Les réserves alimentaires mondiales se reconstituent mais la volatilité persiste
Une récolte céréalière record en 2008 a renfloué les réserves céréalières mondiales tandis qu’une autre récolte exceptionnelle est attendue en 2009. Cette situation a contribué à apaiser les cours sur le marché international, avec un recul des prix des céréales de 32% en mai 2009 par rapport aux chiffres d'avril 2008.
Mais le risque de volatilité des prix des produits alimentaires persiste.
Sur le long terme, la croissance économique et démographique ininterrompue dans les pays en développement, les retombées négatives du changement climatique sur la production vivrière dans un grand nombre de zones, l'utilisation irraisonnée des ressources en terre et en eau et la demande persistante de biocarburant sont des facteurs fortement susceptibles de maintenir la pression sur les prix des aliments. La variabilité du dollar des États-Unis et la hausse des prix de l'énergie favoriseront aussi la volatilité des marchés.
Rendre à l'agriculture sa place dans la lutte contre la pauvreté
Si l'on veut éviter une autre crise alimentaire, il est essentiel de s'attaquer aux causes profondes du problème, en renforçant la capacité de résistance des petits agriculteurs – qui comptent pour un tiers environ de la population mondiale – face à de futures crises et en améliorant la sécurité alimentaire et nutritionnelle sur le long terme.

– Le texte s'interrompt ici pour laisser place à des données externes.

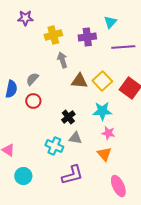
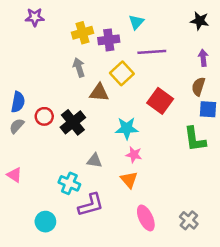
yellow cross: (53, 35) -> (82, 33), moved
gray semicircle: (32, 79) -> (17, 126), moved
yellow square: (102, 81) -> (122, 73), moved
black cross: (68, 117) -> (73, 122), moved, size x1.5
cyan cross: (54, 146) -> (69, 183), moved
cyan circle: (23, 176) -> (45, 222), moved

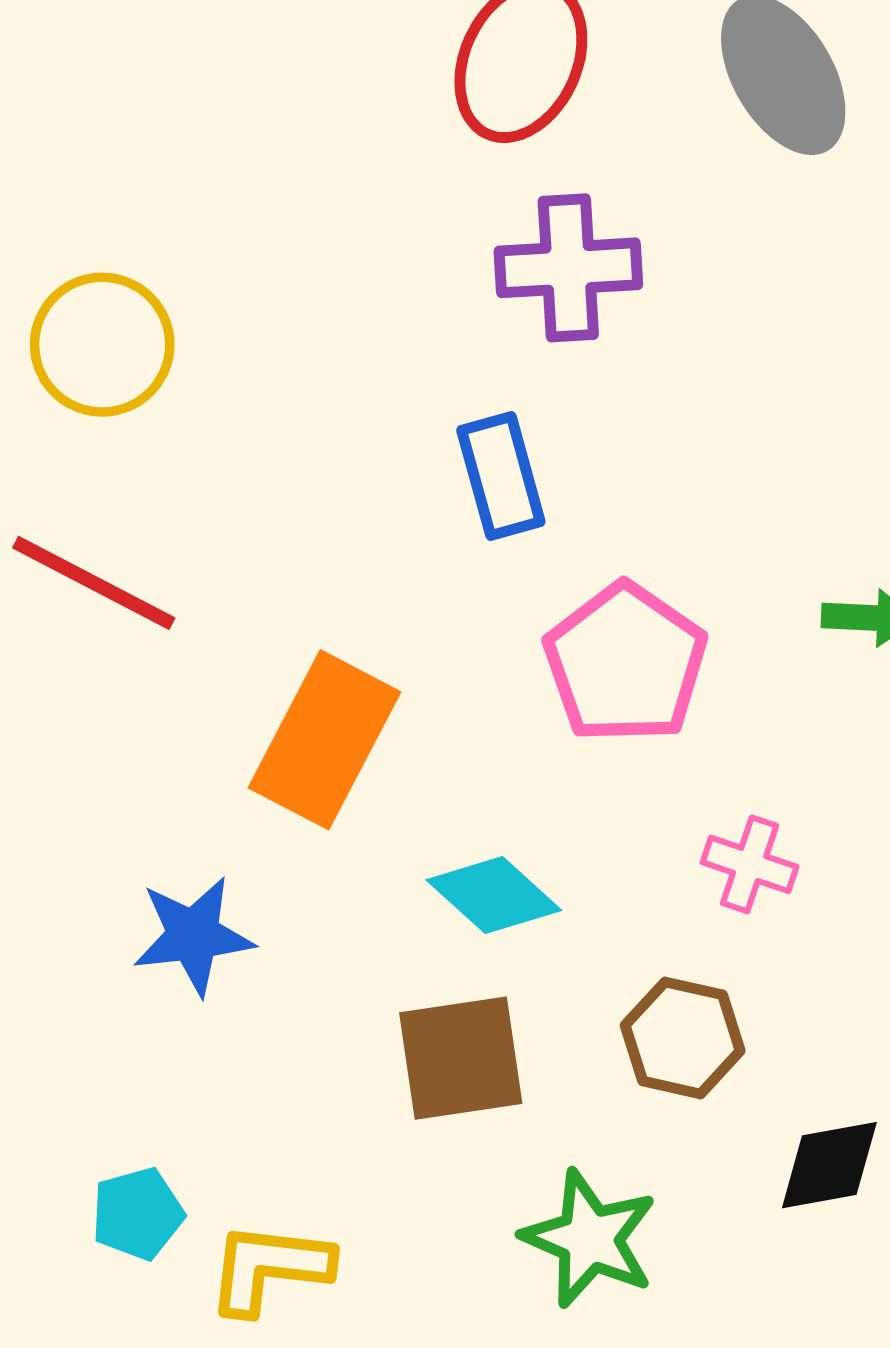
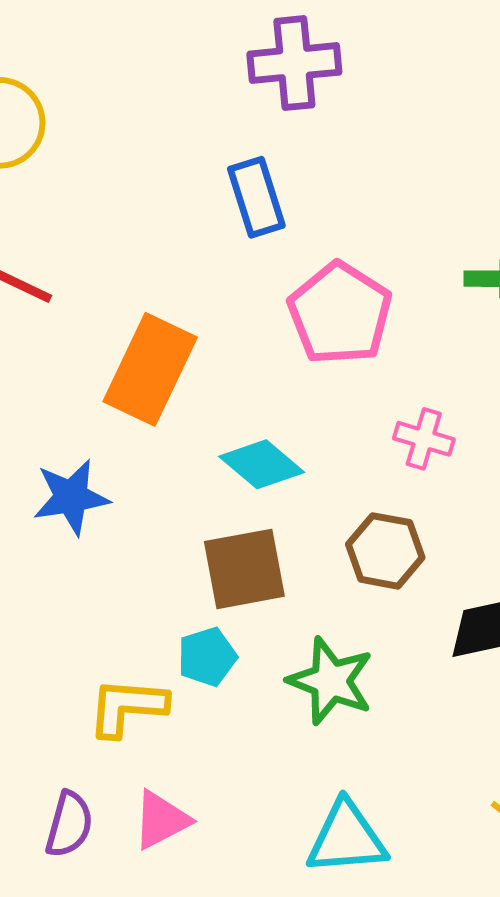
cyan pentagon: (138, 1214) -> (207, 657), moved

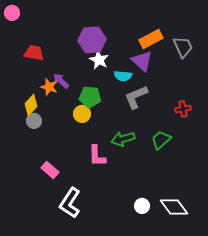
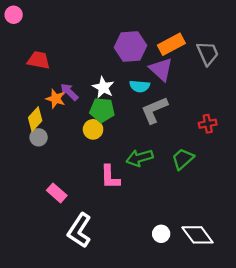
purple hexagon: (92, 40) -> (130, 47), moved
white star: (99, 60) -> (103, 87), moved

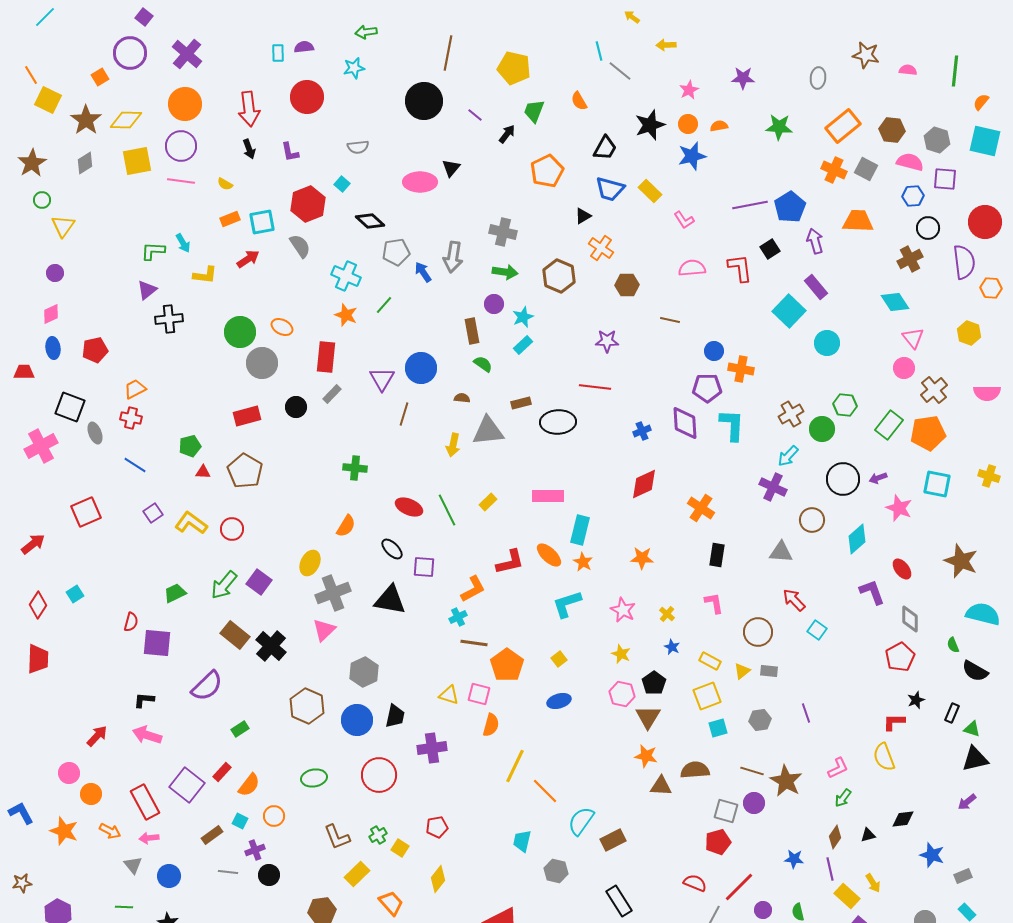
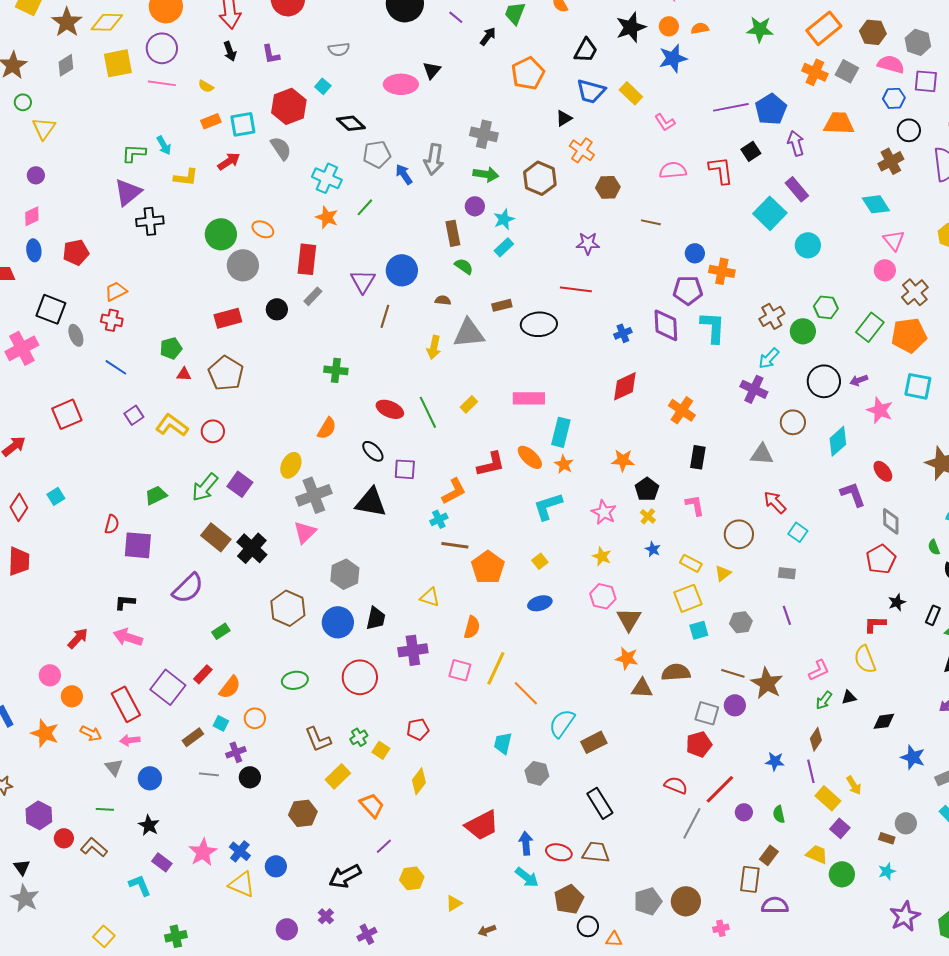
purple triangle: (147, 290) -> (128, 192), size x1.4
gray rectangle: (769, 671) -> (787, 573), moved
black pentagon: (654, 683) -> (647, 489), moved
pink square: (479, 694) -> (460, 670), moved
black triangle: (868, 835) -> (849, 697), moved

À cet effet, un engagement à tous les niveaux est nécessaire pour accroître les investissements dans le secteur agricole des pays en développement. Cela suppose l’augmentation de l'aide publique au développement et des investissements privés mais aussi celle des dépenses affectées à l’agriculture dans les budgets nationaux des pays en développement.
Il est également essentiel de réserver une plus grande place à l'agriculture dans les politiques nationales et internationales, notamment avec l’élaboration de politiques portant sur l'accroissement des investissements dans les infrastructures agricoles, la recherche et le développement de nouvelles technologies et la gestion durable des ressources en terre et en eau.
Un peu partout dans le monde, les petits agriculteurs doivent batailler ferme pour compenser le manque d'intrants de qualité, d'installations d'entreposage, de transport convenable, d'accès aux technologies et de systèmes de commercialisation et de crédit opérationnels.
L'insuffisance de l'irrigation constitue un autre obstacle, en particulier en Afrique subsaharienne où seulement 4% des terres arables sont irrigués.
Lorsque les prix des produits alimentaires ont grimpé en flèche pendant les années 1970, de nombreux gouvernements asiatiques ont choisi d'investir dans l'irrigation et la recherche agricole, jetant ainsi les bases d'une croissance rapide de la productivité, qui a épargné à des millions d'habitants de sombrer dans la misère et la pauvreté. Aujourd'hui, près de 40% des terres arables en Asie sont irrigués.